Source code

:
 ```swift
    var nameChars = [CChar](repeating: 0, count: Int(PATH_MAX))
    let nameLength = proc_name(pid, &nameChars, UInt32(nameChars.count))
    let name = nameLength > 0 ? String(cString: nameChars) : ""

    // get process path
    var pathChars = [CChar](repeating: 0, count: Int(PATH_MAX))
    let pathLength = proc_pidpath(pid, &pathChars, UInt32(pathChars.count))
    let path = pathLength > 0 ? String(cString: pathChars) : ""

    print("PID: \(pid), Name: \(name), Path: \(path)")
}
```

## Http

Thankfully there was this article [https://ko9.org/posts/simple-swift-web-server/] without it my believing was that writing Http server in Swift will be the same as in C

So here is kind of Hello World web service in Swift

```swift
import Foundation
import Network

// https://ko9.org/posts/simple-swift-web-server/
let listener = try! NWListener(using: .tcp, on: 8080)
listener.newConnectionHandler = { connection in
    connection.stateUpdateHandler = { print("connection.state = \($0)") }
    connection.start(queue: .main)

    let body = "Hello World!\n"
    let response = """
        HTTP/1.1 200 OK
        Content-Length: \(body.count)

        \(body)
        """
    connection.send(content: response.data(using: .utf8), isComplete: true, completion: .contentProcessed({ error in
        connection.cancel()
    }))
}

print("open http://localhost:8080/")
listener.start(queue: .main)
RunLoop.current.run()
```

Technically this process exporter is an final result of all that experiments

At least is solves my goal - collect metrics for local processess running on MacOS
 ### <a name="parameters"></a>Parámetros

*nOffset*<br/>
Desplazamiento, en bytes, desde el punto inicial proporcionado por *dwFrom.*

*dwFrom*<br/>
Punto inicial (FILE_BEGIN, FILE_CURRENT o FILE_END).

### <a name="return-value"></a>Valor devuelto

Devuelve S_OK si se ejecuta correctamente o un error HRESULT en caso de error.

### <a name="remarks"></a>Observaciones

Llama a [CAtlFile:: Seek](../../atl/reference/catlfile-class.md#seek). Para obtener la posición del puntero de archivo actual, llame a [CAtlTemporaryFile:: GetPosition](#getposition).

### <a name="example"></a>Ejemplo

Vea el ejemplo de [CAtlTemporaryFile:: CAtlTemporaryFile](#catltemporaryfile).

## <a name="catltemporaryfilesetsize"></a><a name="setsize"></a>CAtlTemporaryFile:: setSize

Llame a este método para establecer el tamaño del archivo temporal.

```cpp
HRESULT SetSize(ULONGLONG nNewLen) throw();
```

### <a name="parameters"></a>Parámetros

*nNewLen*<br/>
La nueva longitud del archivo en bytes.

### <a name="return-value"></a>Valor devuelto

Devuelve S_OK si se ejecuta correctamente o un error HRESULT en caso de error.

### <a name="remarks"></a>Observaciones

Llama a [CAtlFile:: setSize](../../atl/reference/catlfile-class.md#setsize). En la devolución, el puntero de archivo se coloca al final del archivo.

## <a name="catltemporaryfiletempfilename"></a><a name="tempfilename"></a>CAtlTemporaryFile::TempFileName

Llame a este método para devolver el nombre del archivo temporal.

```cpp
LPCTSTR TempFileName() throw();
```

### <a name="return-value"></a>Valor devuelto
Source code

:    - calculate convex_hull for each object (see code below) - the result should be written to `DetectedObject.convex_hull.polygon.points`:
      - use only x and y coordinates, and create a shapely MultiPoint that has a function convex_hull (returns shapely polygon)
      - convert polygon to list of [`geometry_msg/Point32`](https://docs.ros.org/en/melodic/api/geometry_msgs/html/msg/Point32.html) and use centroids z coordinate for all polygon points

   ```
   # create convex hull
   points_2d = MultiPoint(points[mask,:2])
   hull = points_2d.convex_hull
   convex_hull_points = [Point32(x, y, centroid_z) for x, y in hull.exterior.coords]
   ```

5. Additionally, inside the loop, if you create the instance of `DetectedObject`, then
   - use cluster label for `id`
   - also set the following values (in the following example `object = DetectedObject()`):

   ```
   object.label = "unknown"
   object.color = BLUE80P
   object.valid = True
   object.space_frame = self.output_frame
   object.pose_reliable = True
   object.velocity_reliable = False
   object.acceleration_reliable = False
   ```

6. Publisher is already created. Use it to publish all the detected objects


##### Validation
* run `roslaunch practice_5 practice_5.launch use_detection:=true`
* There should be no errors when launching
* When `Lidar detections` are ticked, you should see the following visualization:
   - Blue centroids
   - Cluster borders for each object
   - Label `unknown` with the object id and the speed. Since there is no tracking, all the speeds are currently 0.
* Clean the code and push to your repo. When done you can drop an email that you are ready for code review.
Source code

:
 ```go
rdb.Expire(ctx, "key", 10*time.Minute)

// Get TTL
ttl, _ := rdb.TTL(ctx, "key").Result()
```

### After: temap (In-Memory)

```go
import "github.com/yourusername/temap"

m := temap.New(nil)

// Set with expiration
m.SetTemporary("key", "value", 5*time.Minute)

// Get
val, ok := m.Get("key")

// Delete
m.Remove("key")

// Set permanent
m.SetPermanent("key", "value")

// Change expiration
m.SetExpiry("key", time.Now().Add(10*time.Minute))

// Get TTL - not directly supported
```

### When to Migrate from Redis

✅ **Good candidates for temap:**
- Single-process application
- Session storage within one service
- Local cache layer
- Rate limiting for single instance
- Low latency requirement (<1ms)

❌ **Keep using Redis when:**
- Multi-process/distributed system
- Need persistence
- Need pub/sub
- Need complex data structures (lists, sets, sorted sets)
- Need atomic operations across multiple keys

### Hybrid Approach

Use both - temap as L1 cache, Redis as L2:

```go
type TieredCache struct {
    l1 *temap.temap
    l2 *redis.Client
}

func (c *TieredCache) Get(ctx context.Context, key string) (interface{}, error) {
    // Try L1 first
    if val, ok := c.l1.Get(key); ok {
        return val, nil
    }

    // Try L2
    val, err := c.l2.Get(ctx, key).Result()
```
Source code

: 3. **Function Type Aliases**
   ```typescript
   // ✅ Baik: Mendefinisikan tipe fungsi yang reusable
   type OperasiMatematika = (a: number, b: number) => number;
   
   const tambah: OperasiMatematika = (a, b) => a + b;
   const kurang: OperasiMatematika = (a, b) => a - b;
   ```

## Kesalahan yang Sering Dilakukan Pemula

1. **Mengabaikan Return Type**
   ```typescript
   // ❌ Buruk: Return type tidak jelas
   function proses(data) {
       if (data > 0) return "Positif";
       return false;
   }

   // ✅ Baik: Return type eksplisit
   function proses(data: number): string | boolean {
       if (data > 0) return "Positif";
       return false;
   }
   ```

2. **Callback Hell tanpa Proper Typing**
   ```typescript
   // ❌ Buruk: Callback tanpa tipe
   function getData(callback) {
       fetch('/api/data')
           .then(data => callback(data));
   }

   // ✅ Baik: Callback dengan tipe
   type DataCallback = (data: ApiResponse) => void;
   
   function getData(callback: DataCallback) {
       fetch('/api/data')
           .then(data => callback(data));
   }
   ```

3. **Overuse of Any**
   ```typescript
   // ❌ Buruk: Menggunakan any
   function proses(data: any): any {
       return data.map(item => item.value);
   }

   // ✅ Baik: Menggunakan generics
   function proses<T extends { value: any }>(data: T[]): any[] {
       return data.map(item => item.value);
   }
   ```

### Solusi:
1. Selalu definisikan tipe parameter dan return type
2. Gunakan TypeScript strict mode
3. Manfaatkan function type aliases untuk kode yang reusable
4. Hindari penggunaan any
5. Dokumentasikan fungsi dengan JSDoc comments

PROBLEM TO WORK ON:
Taking the records above, retype every line from the one with "- calculate convex_hull" down to the one with "- use only x", exactly and with nothing else.

EXERCISE OUTPUT:
:    - calculate convex_hull for each object (see code below) - the result should be written to `DetectedObject.convex_hull.polygon.points`:
      - use only x and y coordinates, and create a shapely MultiPoint that has a function convex_hull (returns shapely polygon)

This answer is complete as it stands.